Повторяю еще раз: существенно, что цивилизация средневекового Дальнего Востока выросла не из каких-то чужеземных корней, а имела местную основу, свои собственные корни, которые глубоко уходят в туземную почву, в глубь истории местных аборигенных племен. Нашли же мы на Голубиной сопке под слоем с обломками серых чжурчженьских, а может быть, и бохайских сосудов селище первых земледельцев, вооруженных каменными орудиями труда. И уже в конце первого тысячелетия до нашей эры существовали на территории Приморья и позднейшей Кореи мощные государственные объединения, оставившие глубокий след в летописях Восточной Азии. В этих летописях, переведенных на русский язык знаменитым русским востоковедом Иакинфом Бичуриным, есть рассказ о пещере предков правящего дома одного из древних «варварских» государств Восточной Азии. Судя по всему, пещера эта помещалась где-то в районе нашего Приморья или поблизости от него…
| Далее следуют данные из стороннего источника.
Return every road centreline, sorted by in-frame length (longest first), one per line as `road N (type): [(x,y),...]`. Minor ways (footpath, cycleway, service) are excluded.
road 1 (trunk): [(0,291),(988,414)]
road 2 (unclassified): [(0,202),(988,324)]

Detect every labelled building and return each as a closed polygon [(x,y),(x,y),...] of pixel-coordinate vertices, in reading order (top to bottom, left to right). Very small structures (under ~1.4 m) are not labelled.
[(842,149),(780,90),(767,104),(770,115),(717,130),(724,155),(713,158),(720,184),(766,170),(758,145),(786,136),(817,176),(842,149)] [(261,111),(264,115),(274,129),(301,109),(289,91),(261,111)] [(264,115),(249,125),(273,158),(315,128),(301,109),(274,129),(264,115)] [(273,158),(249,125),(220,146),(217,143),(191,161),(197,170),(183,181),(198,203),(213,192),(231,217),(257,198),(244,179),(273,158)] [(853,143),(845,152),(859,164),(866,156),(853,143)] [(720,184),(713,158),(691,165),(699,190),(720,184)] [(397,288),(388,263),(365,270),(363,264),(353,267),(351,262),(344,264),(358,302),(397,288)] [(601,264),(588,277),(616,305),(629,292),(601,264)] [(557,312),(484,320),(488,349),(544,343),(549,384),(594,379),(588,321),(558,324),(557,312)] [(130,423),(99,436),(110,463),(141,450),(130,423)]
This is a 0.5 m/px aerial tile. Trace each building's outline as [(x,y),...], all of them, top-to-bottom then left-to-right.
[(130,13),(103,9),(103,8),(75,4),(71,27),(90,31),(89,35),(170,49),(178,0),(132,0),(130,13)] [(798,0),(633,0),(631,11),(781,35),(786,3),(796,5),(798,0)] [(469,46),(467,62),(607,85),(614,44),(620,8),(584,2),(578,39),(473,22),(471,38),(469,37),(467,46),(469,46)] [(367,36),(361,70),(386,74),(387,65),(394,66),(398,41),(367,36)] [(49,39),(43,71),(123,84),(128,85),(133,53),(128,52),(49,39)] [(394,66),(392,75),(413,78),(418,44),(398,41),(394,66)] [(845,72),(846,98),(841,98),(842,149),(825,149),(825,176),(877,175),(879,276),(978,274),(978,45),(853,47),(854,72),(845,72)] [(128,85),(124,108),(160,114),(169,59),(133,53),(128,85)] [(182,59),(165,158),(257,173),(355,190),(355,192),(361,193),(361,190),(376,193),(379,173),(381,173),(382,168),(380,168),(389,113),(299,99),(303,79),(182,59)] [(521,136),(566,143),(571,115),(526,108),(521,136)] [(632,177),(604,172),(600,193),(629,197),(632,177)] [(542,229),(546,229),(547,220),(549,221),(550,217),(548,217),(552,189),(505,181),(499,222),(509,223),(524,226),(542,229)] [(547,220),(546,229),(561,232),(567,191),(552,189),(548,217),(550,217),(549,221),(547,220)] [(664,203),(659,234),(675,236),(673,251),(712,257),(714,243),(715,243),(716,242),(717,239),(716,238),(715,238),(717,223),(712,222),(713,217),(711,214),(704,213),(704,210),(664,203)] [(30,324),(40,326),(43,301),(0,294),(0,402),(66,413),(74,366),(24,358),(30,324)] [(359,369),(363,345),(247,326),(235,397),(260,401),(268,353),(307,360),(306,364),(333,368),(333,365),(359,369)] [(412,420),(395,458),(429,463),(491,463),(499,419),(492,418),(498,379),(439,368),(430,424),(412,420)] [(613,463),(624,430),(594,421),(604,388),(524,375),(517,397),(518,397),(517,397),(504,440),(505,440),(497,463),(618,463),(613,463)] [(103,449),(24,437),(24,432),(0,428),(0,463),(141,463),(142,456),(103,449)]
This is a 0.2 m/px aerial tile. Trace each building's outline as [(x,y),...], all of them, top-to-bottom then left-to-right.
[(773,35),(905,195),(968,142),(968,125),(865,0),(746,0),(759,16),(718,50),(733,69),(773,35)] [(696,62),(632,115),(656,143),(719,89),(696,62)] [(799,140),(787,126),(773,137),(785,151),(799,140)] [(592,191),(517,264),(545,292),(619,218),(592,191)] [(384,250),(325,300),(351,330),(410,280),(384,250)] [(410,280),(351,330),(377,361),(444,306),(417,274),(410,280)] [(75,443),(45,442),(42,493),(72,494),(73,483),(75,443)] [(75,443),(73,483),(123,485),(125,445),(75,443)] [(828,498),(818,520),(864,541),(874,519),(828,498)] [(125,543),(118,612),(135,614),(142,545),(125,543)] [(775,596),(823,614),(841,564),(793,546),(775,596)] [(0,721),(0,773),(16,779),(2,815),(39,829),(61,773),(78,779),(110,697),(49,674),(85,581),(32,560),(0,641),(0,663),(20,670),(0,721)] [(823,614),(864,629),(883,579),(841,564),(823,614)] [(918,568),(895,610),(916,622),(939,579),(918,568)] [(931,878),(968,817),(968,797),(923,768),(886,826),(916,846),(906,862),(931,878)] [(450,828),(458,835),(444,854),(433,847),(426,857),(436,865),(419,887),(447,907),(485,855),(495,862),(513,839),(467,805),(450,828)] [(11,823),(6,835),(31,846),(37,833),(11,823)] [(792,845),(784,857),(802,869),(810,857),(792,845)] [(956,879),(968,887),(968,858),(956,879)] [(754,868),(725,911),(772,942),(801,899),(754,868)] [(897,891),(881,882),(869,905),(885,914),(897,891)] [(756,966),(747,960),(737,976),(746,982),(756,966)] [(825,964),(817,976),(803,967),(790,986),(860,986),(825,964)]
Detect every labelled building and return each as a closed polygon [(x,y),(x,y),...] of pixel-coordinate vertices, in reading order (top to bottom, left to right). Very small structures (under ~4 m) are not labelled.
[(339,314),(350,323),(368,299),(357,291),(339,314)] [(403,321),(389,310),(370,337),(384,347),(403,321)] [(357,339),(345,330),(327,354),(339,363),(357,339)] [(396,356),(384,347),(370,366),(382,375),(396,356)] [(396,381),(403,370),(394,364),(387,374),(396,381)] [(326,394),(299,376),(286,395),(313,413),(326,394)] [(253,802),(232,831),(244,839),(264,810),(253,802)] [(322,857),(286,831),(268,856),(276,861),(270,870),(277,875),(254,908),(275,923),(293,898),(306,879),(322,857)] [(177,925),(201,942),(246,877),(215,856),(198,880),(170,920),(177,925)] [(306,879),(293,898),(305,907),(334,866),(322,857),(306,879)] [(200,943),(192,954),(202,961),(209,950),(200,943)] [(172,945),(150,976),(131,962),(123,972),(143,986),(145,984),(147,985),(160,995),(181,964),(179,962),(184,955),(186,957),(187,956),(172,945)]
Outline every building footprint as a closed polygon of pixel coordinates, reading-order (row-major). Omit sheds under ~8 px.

Вернувшись из экспедиции, в один из зимних вечеров я перелистывал страницы «Двадцати четырех династийных историй» и наткнулся на раздел, посвященный династии Когуре, правившей в начале первого тысячелетия нашей эры, задолго до возникновения Бохайского государства. «На Востоке страны, — говорилось в летописи, — имеется большая пещера, которая называется Сухель — пещера духа Су. В десятом месяце, когда собирается народ всей страны, изображение духа Су водворяется у реки, находящейся в восточной части страны, и там совершается жертвоприношение ему».
Чтимые пещеры — обиталища предков — существовали и у других народов древности. В культе таких пещер, должно быть, жили древнейшие представления о пещерном прошлом человечества, о далеких первобытных временах, когда в погоне за табунами северного оленя, за мамонтами и носорогами усталые охотники находили свой приют под их гостеприимными сводами. И нет ничего удивительного, что у древних обитателей Приморья тоже была своя пещера предков, из которой, согласно легенде, вышли их мифические прародители. Еще вероятнее, что пещера служила храмом не всего народа или племени, а возглавлявшего это племя аристократического рода.
Созданный не волей человека и не по плану архитектора, он как бы олицетворял игру стихийных сил природы. Здесь когда-то бежал подземный ручей, а может быть, и полноводная река. Она-то и вырыла в толще известнякового массива длинный высокий туннель, соорудила сводчатый зал. И все это, может быть, задолго до первого появления человека в нашей горной долине, очевидно, совсем не похожей на современную. Природа же одела стены пещеры сверкающим покровом из сталагмитовой коры, украсила их причудливыми натеками удивительной красоты.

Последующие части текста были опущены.